[[ Data extracts open ]]

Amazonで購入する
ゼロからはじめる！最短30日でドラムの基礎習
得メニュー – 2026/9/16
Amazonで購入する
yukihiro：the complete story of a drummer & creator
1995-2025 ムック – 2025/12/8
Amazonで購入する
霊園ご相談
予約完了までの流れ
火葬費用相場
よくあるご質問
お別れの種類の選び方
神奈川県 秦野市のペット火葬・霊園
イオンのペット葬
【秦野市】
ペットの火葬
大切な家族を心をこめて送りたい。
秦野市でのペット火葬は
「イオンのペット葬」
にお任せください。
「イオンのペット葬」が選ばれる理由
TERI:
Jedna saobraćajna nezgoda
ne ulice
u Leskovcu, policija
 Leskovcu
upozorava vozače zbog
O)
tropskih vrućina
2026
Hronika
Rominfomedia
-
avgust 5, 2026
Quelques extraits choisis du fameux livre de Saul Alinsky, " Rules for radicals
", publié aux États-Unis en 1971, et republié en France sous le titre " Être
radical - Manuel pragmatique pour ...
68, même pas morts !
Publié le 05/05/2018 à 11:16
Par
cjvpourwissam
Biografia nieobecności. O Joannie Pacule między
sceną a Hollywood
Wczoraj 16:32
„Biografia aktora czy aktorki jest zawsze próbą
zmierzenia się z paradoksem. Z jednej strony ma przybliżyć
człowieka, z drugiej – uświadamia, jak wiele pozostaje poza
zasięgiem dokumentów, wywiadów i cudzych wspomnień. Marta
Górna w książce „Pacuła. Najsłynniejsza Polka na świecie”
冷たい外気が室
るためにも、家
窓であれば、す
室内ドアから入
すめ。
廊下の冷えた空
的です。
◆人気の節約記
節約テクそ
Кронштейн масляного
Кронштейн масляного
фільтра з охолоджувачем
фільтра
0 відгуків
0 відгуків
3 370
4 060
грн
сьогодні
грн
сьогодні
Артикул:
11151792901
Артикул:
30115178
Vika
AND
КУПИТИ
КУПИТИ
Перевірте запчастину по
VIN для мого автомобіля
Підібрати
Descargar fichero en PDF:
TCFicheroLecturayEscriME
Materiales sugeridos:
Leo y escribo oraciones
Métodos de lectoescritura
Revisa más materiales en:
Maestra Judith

[[ Data extracts closed ]]
[[ Data extracts open ]]

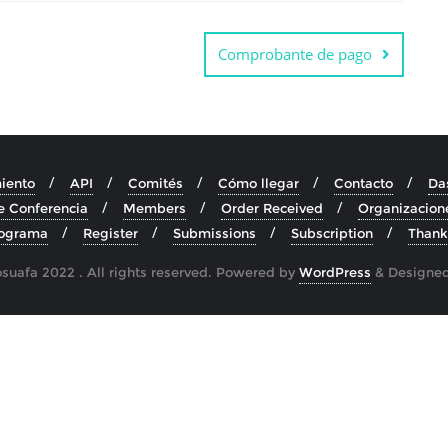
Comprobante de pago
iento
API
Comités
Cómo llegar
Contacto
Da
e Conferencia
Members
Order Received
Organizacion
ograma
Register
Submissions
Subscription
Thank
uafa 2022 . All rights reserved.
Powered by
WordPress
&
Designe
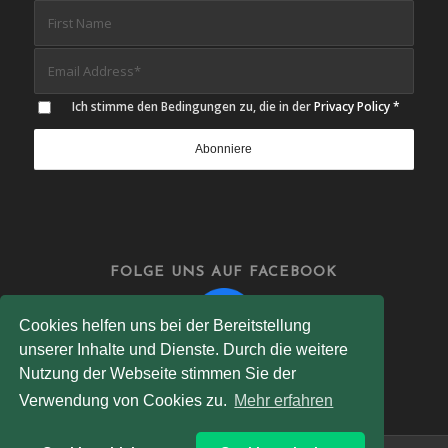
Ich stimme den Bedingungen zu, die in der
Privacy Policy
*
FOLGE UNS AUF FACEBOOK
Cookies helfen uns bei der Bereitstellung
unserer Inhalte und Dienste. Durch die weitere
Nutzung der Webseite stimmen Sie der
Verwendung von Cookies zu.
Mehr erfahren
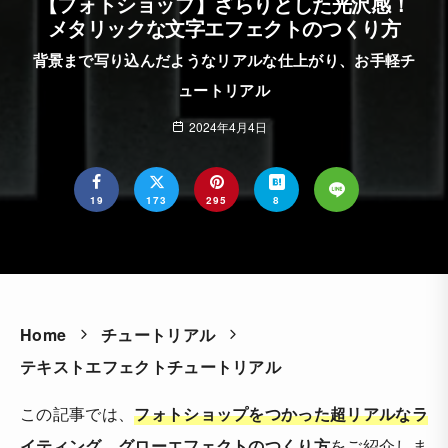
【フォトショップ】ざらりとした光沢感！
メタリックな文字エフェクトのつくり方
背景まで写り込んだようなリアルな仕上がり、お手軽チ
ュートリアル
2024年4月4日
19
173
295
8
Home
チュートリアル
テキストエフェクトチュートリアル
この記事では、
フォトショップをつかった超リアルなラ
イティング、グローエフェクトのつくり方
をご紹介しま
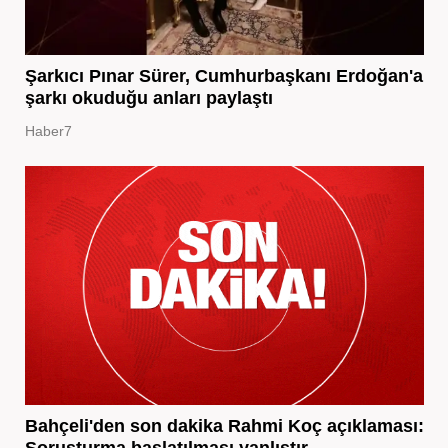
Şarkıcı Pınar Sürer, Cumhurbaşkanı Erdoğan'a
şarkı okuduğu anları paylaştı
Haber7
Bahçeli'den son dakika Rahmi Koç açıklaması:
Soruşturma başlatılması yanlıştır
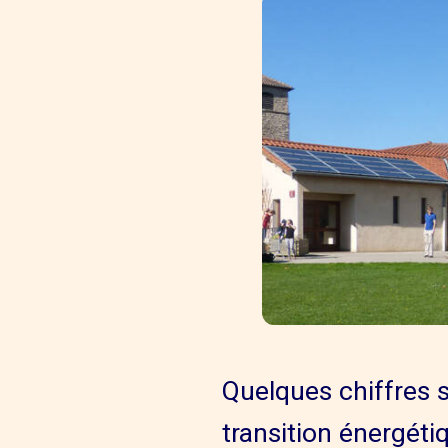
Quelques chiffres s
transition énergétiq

[[ Data extracts closed ]]
[[ Data extracts open ]]

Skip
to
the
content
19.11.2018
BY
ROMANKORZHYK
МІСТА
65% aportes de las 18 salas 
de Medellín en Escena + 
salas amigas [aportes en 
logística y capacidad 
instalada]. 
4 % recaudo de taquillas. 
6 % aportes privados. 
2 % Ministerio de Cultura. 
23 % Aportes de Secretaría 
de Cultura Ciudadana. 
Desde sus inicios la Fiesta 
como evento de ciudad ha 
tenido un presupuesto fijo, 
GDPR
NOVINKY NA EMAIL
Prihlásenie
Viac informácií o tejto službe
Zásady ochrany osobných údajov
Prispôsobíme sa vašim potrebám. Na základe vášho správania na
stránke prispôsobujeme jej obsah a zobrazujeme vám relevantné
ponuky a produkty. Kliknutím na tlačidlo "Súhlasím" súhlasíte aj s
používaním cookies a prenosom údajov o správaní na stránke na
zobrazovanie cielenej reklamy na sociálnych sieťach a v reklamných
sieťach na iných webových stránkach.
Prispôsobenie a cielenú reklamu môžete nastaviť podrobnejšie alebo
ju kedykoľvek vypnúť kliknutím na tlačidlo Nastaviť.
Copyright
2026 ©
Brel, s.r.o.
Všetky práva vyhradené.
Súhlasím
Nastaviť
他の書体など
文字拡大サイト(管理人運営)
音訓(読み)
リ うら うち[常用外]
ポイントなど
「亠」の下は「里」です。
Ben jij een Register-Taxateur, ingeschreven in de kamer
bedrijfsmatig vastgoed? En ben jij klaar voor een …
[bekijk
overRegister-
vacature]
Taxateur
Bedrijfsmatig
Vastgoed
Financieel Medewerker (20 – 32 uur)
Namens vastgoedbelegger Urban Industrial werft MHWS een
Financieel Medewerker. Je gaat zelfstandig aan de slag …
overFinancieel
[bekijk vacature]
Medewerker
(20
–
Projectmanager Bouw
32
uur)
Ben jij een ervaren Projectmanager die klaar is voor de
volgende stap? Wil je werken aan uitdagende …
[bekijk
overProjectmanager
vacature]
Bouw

[[ Data extracts closed ]]

=== Exercise goal ===
Can you retype, word for word, the lines in the records above from the line with "Ich stimme den Bedingungen zu, die in der" to the line with "Mehr erfahren", including both of those lines?

=== Result ===
Ich stimme den Bedingungen zu, die in der
Privacy Policy
*
FOLGE UNS AUF FACEBOOK
Cookies helfen uns bei der Bereitstellung
unserer Inhalte und Dienste. Durch die weitere
Nutzung der Webseite stimmen Sie der
Verwendung von Cookies zu.
Mehr erfahren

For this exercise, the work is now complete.